My life was aces, Mormon dude! Thanks for asking!

There were three Mormon guys on my front porch, two wearing the short sleeve white shirts and black ties while the third guy was a rebel in a polo shirt. Maybe he was off that day and they dragged him along for reinforcement in case my Christian ass got all cocky on them.

They wanted to share "The Book of Mormon" with me. I was pretty cool with this gesture and thanked them. I also asked if they knew what page had the info about me being able to boink whoever I wanted and calling this new sexual conquest "my wife".

They said that modern-day Mormons don't have more than one wife these days. I pointed out that other than the nifty white short sleeves and black tie ensemble that I'd get to wear everywhere I went, the only reason I'd even think about becoming a Mormon would be to have a different wife for each day of the week.

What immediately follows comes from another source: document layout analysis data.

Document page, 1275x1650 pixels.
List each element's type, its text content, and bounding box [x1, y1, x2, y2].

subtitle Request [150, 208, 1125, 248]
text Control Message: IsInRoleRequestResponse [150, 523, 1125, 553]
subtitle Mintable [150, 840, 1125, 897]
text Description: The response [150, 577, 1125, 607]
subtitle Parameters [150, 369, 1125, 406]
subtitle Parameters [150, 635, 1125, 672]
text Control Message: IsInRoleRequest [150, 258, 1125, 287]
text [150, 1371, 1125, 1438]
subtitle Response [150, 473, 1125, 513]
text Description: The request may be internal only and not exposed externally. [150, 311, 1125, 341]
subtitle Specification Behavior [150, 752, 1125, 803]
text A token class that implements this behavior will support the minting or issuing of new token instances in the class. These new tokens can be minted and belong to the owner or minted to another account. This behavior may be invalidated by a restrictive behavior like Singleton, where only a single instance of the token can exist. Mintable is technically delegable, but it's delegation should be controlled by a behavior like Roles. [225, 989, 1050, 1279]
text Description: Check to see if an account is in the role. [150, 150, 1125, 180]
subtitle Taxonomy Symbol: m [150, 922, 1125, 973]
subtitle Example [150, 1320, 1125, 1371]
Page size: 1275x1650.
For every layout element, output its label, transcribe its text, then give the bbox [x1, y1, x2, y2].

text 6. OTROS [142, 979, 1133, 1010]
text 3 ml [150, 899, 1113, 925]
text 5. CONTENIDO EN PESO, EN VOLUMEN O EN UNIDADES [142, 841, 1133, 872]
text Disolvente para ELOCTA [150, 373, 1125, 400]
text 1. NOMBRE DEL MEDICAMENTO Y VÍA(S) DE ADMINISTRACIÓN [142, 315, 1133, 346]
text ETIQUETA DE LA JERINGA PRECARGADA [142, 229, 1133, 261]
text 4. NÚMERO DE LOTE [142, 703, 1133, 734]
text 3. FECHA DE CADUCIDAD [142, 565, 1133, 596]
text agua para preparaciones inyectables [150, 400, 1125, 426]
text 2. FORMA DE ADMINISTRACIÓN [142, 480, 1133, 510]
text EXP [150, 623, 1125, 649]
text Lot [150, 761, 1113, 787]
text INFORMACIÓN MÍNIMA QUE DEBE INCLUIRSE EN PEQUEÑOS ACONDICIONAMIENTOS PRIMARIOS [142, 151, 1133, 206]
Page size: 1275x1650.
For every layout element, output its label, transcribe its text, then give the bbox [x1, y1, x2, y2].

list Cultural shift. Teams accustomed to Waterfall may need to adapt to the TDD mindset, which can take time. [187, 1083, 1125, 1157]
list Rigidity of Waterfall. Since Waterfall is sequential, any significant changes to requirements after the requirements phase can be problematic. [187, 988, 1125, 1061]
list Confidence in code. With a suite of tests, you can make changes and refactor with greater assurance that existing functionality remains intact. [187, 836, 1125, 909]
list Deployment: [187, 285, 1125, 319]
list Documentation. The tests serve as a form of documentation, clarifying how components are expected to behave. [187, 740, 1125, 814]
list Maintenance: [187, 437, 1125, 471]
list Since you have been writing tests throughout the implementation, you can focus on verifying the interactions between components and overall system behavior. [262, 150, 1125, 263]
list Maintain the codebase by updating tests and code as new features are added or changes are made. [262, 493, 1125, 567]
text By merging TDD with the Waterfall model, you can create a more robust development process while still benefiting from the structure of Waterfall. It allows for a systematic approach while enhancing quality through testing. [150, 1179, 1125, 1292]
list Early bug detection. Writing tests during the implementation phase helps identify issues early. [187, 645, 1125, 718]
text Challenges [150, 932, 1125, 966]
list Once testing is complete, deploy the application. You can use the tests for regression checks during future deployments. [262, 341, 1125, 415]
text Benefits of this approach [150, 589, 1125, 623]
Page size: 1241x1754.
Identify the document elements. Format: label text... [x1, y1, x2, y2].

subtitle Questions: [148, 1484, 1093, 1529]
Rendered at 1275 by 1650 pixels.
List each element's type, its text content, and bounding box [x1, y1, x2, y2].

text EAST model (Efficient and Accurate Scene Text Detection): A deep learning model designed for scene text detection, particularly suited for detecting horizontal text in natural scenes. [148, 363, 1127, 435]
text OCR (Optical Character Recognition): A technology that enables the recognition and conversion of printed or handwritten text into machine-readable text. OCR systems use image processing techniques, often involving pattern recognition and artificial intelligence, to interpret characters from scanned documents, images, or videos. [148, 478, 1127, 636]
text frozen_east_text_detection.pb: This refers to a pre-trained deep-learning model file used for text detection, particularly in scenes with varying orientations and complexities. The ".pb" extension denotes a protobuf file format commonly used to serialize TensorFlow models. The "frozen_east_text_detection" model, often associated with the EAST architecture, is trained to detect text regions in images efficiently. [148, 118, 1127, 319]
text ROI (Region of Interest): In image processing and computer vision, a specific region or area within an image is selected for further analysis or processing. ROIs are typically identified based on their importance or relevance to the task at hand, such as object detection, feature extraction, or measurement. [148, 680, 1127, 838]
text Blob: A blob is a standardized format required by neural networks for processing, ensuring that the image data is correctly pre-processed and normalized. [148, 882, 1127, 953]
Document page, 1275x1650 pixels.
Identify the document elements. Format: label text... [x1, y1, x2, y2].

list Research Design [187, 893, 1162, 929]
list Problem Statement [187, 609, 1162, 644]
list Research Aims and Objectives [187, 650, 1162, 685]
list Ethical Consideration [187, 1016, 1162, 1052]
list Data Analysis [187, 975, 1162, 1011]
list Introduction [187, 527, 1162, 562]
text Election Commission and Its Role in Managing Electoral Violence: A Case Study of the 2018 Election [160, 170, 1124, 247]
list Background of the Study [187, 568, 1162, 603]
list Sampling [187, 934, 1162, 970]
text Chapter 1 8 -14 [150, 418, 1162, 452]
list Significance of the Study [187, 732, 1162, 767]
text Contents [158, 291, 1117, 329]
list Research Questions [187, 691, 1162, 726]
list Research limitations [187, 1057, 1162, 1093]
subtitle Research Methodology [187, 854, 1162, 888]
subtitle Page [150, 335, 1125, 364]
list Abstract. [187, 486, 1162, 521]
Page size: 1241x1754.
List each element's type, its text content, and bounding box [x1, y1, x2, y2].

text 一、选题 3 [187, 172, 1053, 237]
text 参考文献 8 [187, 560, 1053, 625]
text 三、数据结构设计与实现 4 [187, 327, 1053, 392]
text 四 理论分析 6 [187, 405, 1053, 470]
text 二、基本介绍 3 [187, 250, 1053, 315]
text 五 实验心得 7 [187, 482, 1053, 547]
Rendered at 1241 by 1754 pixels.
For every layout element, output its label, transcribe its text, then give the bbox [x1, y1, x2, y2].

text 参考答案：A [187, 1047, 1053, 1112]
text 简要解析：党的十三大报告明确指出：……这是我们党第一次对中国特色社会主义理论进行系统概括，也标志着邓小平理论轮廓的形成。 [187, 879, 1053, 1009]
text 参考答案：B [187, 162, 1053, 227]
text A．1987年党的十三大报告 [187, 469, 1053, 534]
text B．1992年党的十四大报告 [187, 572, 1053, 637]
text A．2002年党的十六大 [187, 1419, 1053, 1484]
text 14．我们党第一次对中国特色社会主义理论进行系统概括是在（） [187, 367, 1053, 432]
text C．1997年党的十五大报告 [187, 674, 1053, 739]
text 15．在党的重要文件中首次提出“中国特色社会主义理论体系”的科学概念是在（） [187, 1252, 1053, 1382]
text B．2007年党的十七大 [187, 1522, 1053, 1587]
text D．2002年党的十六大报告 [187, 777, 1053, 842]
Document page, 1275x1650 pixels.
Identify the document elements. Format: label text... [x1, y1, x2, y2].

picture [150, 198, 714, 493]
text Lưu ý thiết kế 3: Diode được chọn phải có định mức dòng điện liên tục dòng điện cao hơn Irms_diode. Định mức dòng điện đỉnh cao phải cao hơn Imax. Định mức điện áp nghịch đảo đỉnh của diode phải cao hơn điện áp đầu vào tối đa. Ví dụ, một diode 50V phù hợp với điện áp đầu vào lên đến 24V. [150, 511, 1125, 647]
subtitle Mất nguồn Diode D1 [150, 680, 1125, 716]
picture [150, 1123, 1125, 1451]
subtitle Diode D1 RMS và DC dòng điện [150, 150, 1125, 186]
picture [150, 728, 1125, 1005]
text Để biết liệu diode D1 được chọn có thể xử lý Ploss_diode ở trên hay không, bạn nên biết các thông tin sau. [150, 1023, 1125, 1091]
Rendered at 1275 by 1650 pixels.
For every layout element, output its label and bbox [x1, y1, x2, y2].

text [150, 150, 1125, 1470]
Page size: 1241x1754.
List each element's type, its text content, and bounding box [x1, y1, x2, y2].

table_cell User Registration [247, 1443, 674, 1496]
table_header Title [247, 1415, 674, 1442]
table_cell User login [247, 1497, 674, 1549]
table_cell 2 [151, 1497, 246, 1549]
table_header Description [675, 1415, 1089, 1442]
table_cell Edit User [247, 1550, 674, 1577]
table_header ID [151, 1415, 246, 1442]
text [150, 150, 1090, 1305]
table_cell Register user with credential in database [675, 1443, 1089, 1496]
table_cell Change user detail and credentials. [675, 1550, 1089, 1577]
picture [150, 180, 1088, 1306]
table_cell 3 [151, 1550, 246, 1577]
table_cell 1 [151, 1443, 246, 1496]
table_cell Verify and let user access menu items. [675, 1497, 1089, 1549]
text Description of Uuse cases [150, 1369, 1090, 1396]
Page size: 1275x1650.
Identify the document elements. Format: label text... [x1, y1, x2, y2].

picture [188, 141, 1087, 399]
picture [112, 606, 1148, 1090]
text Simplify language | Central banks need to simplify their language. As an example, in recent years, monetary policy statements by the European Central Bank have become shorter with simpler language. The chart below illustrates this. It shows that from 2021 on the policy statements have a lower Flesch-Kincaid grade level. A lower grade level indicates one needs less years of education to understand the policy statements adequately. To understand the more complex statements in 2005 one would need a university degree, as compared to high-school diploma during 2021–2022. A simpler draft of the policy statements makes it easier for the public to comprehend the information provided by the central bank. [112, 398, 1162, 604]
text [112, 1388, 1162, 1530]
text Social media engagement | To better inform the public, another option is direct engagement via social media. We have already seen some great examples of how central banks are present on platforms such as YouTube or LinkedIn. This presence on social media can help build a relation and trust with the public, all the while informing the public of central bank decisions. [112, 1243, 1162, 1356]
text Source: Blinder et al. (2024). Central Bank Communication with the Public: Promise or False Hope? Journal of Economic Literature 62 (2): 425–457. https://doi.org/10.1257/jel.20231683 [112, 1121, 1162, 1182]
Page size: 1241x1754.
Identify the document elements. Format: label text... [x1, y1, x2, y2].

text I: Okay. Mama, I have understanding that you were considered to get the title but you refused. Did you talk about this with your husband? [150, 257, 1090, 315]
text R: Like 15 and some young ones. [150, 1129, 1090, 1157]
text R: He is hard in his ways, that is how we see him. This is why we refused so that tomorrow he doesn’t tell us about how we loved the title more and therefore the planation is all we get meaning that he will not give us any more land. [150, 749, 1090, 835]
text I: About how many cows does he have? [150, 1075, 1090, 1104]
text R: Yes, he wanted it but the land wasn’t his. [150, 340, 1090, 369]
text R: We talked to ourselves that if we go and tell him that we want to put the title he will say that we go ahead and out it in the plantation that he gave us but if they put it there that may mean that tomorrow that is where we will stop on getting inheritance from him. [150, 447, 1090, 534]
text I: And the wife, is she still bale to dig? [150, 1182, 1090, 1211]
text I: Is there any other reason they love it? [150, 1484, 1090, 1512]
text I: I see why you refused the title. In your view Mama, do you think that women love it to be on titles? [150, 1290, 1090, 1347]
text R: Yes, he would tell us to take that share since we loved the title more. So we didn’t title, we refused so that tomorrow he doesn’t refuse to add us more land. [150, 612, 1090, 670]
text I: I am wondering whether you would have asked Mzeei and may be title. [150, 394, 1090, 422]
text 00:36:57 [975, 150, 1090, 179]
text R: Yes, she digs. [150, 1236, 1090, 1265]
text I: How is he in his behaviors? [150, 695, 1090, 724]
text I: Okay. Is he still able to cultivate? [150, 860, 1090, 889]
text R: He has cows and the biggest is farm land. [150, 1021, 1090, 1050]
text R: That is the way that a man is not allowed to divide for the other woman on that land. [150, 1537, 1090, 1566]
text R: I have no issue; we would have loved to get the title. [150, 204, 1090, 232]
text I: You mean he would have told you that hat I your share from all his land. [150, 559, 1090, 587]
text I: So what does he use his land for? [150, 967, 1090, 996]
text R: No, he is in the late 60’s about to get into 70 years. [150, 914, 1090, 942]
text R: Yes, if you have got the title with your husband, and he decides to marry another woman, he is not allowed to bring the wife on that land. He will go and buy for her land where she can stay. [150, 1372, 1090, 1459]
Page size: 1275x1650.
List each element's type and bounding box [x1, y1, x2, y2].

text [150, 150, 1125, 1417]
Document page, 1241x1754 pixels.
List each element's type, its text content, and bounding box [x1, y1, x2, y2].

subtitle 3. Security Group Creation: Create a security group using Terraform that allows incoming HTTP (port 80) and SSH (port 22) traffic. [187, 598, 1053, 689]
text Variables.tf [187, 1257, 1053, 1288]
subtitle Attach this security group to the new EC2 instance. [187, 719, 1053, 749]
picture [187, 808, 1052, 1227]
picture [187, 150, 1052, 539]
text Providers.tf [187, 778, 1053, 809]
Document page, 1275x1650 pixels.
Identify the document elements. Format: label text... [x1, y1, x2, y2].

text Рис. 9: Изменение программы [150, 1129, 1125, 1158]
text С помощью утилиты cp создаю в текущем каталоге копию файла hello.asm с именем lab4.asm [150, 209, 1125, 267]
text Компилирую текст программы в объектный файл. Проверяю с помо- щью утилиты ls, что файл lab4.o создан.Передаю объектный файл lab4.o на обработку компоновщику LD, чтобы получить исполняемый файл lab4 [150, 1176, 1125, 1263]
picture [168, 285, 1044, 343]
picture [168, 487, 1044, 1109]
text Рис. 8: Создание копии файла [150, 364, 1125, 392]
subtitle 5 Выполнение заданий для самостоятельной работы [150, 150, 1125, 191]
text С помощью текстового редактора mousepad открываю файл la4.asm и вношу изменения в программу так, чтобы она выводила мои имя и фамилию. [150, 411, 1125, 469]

They all stiffened with pride when I mentioned their snappy sense of style but still stood steadfast that I wouldn't be able to have threesomes every night.

I thanked them for their time, they asked me for some money and I closed the door while they asked for their book back.

Gotta love them Mormons!

(And for those of you wondering, the title of today's entry is supposed to be pronounced "Ah miss the good old days" like "I miss the good old days". I'm pretty fucking clever with puns, eh? Eh? Eh? Aw, fuck it.)